▸ **WORK ORDER**
Please restate each line of the data below exactly. Omit all images.

[COLLECTED MATERIAL Boundary: Start]

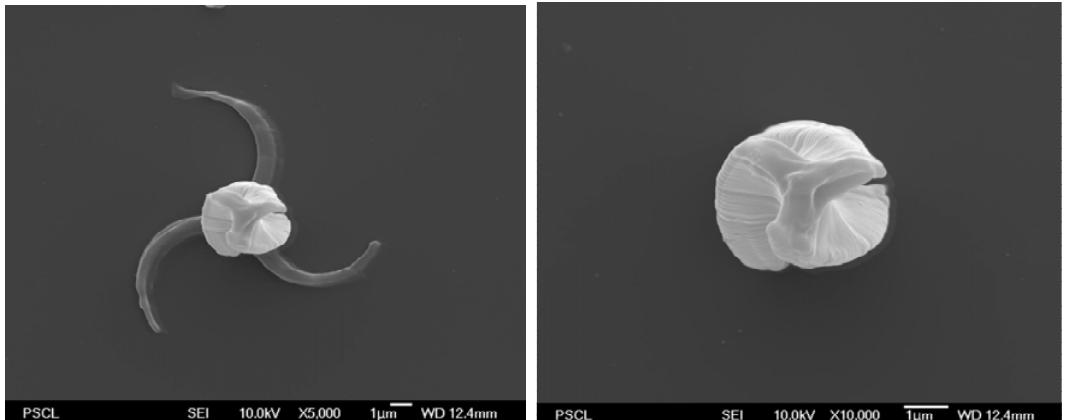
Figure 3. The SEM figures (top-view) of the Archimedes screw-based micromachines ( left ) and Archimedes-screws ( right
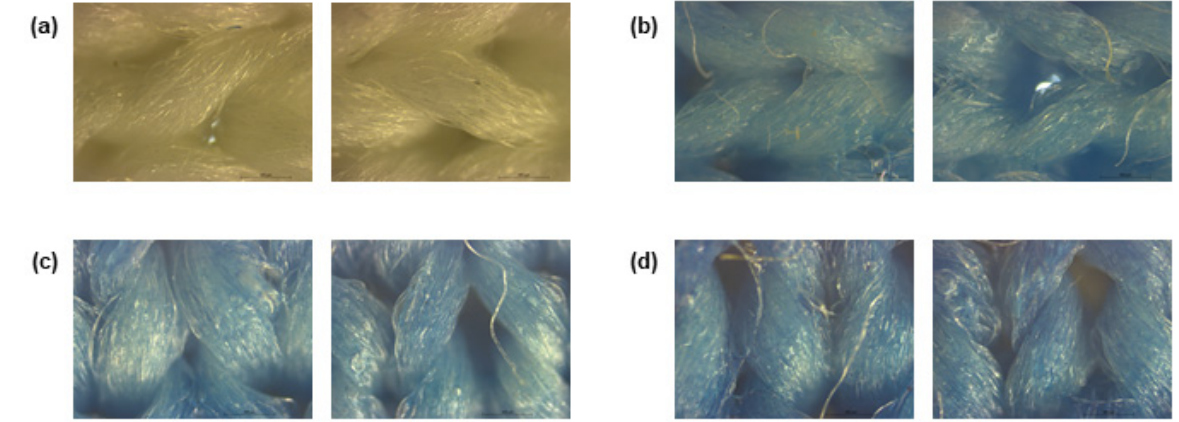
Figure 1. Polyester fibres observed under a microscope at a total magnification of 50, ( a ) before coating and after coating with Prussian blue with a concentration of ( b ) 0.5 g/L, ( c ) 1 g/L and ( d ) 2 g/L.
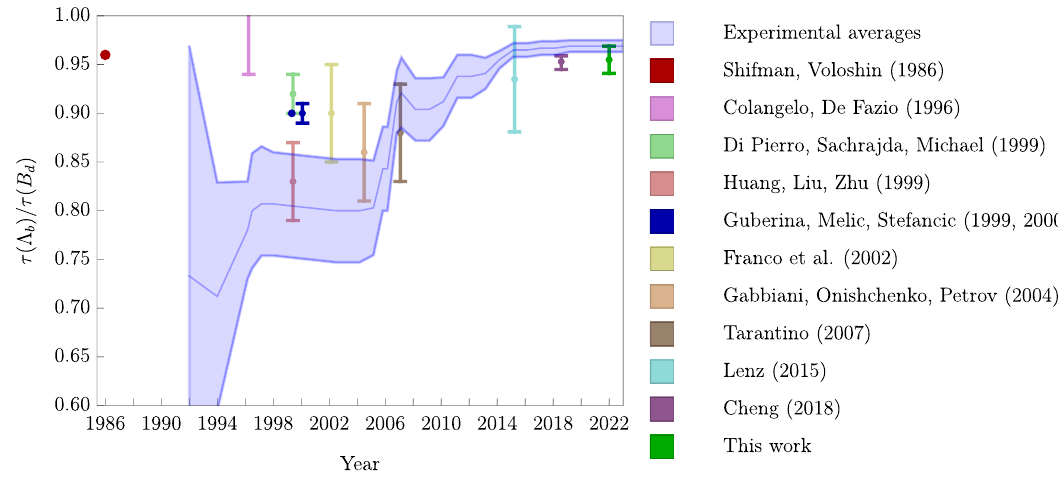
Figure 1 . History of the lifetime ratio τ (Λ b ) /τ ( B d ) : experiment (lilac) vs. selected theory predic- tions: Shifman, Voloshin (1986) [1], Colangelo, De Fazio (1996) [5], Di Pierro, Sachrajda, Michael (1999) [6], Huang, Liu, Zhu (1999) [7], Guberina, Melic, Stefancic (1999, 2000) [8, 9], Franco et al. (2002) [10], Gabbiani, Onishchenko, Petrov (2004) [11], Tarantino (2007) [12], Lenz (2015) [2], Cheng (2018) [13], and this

[COLLECTED MATERIAL Boundary: End]

▸ **YOUR SOLUTION**
Figure 3. The SEM figures (top-view) of the Archimedes screw-based micromachines ( left ) and Archimedes-screws ( right
Figure 1. Polyester fibres observed under a microscope at a total magnification of 50, ( a ) before coating and after coating with Prussian blue with a concentration of ( b ) 0.5 g/L, ( c ) 1 g/L and ( d ) 2 g/L.
Figure 1 . History of the lifetime ratio τ (Λ b ) /τ ( B d ) : experiment (lilac) vs. selected theory predic- tions: Shifman, Voloshin (1986) [1], Colangelo, De Fazio (1996) [5], Di Pierro, Sachrajda, Michael (1999) [6], Huang, Liu, Zhu (1999) [7], Guberina, Melic, Stefancic (1999, 2000) [8, 9], Franco et al. (2002) [10], Gabbiani, Onishchenko, Petrov (2004) [11], Tarantino (2007) [12], Lenz (2015) [2], Cheng (2018) [13], and this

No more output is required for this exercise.